Conversar com meu corno enquanto meu filho me arrombava a buceta me deixou ainda mais safada.

— Entendi. Não fica chateado se eu gozar várias vezes sem você. Vou gozar quantas vezes der. Tá bom pra você, Lucas?

— Pode gozar o quanto quiser na rola do filho, mãe. Quanto mais você esguichar, mais eu vou gostar — respondeu ele, socando forte.

— Quando você acha que vai gozar, filhão? — perguntei, rebolando mais rápido.

— Daqui a pouco, mãe... bem fundo em você.

Senti o orgasmo vindo forte. Tirei as mãos dele dos meus quadris e coloquei nos meus peitos. Apertei junto com ele. O pau socando sem parar e as mãos apertando meus peitos foi demais. Gozei pra caralho, tremendo inteira, apertando a rola dele com a buceta. Durou quase meio minuto de puro prazer.

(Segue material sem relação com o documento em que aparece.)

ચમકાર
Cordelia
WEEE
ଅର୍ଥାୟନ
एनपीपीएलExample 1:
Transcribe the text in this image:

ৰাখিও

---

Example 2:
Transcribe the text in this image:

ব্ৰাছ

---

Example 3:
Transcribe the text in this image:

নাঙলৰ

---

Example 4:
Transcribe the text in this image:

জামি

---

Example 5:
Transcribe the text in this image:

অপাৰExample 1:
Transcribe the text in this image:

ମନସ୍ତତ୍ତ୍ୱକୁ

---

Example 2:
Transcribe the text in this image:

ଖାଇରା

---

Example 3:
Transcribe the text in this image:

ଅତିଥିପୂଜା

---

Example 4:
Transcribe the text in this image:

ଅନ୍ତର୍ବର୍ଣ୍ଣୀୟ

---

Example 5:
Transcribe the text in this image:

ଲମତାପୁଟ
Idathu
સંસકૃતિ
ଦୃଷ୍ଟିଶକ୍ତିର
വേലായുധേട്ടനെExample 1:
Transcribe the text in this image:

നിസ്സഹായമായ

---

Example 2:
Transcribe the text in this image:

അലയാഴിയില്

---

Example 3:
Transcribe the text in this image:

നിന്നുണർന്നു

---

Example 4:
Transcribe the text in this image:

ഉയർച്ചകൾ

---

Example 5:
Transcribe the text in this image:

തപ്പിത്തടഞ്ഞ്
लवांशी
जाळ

Caí mole pra trás, encostada no peito dele. Mas ele não parou. Continuou estocando forte. As pernas dele tremeram. Senti o pau inchar e começar a jorrar porra quente bem no fundo da minha buceta. Jato atrás de jato, me enchendo toda. Fiquei paradinha, aproveitando cada gota.

Alguns minutos depois, Roberto viu uma placa.

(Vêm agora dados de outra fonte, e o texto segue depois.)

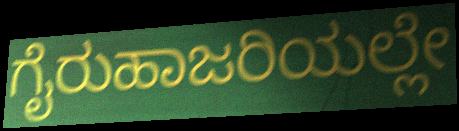
ಗೈರುಹಾಜರಿಯಲ್ಲೇ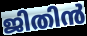
ജിതിൻ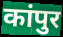
कांपुर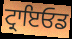
ਟ੍ਰਾਇਓਡ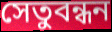
সেতুবন্ধন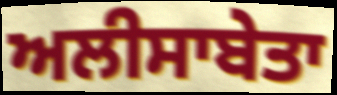
ਅਲੀਸਾਬੇਤਾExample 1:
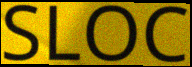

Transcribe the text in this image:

SLOC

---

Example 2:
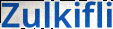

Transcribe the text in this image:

Zulkifli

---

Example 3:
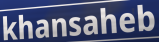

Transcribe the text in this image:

khansaheb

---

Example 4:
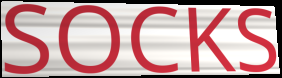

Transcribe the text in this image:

SOCKS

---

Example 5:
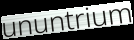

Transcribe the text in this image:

ununtriumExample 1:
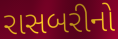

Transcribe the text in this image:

રાસબરીનો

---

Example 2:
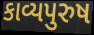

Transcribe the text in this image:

કાવ્યપુરુષ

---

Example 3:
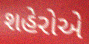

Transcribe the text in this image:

શહેરોએ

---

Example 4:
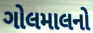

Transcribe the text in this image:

ગોલમાલનો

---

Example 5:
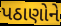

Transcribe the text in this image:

પઠાણોને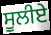
ਸੂਲੀਏ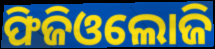
ଫିଜିଓଲୋଜିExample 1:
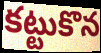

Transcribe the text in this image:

కట్టుకొన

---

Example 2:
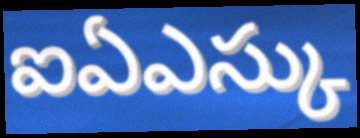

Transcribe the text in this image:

ఐఏఎస్కు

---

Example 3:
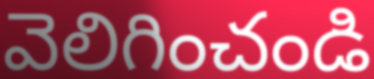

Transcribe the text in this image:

వెలిగించండి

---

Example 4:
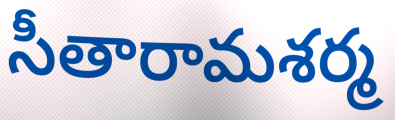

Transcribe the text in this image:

సీతారామశర్మ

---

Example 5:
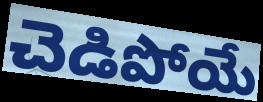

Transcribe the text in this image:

చెడిపోయేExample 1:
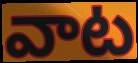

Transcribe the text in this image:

వాట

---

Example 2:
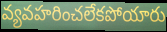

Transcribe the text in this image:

వ్యవహరించలేకపోయారు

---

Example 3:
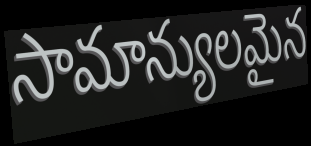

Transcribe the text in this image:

సామాన్యులమైన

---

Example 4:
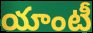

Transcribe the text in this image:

యాంటీ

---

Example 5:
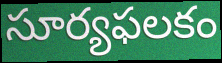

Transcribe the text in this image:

సూర్యఫలకం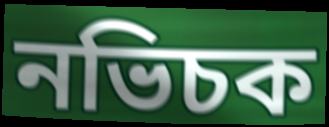
নভিচকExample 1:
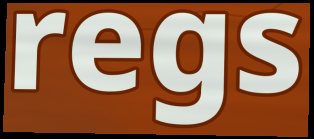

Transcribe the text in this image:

regs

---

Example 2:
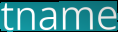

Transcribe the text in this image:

tname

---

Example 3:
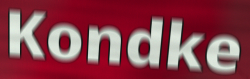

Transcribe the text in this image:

Kondke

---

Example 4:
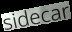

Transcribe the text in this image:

sidecar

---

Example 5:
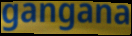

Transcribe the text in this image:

gangana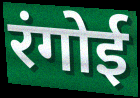
रंगोई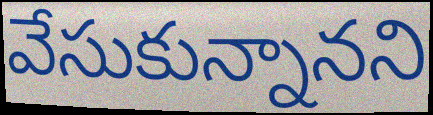
వేసుకున్నానని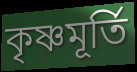
কৃষ্ণমূর্তি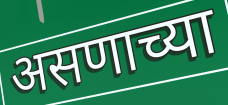
असणाच्याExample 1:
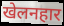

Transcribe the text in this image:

खेलनहार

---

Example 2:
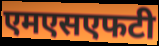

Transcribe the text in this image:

एमएसएफटी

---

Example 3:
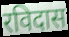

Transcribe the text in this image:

रविदास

— Tem um restaurante uns 15km pra frente. Tão com fome?

— Tô sim, pai. Eu comeria qualquer coisa agora — disse Lucas, ainda com o pau meio duro dentro de mim.

Eu sorri pra ele:

— Eu tô bem satisfeita... mas posso comer um lanche. Quem sabe um hot dog bem grosso.

Me abaixei pra pegar a calcinha no chão do carro. Quando levantei o quadril, o pau do Lucas saiu com um “plop” molhado. Senti a porra dele escorrendo pela minha coxa. Coloquei a calcinha, mas antes que eu puxasse, ele enfiou o dedo de novo na minha buceta cheia de porra.

— Seu safado! — ri, dando um tapinha na mão dele.

Ele tirou o dedo lambuzado e cheirou bem fundo, gemendo baixo:

— Caralho, mãe... cheiro de buceta molhada misturado com porra do filho. Delícia.

Puxei a calcinha, abotoei o vestido e ele guardou o pau. Roberto parou no restaurante.

Depois de comer, voltamos pro carro.

— Ainda faltam umas duas horas e meia — disse Roberto. — Conseguem aguentar?

— Eu consigo ficar no colo do Lucas o tempo que for — respondi. — Se ele aguenta a mãe sentada em cima dele...

Lucas sorriu:

— As duas primeiras horas passaram voando. Imagino que as próximas vão ser ainda melhores. Pode sentar de novo, mãe. Eu aguento o dia inteiro.

— Não tenho nenhuma reclamação — falei pro Roberto. — E você, filhão?

— Mãe, eu não reclamaria nem se a viagem durasse o dia todo. Na verdade, quero que dure mais.

— Obrigada, meu putinho. A mamãe vai fazer as próximas horas bem gostosinhas pra você... rebolando devagar na rola dura do meu filho, deixando você sentir minha buceta apertando e meu cuzinho roçando. Quem sabe na próxima parada eu te deixo cheirar minha bunda suada e até sentar no seu rosto pra você sentir o cheiro de porra escorrendo. Tá afim?

— Porra, mãe... tô louco pra isso.

Durante as duas horas seguintes, o Lucas me fodeu mais duas vezes: uma na buceta e outra, quando eu levantei um pouco mais o vestido, ele enfiou o dedo no meu cuzinho apertado enquanto eu cavalgava devagar. Eu gemia baixinho, conversando com o marido sobre besteiras, enquanto meu filho me usava como uma vadia safada.

No final da viagem, quando chegamos em Campinas, eu já tava viciada. E o Lucas também.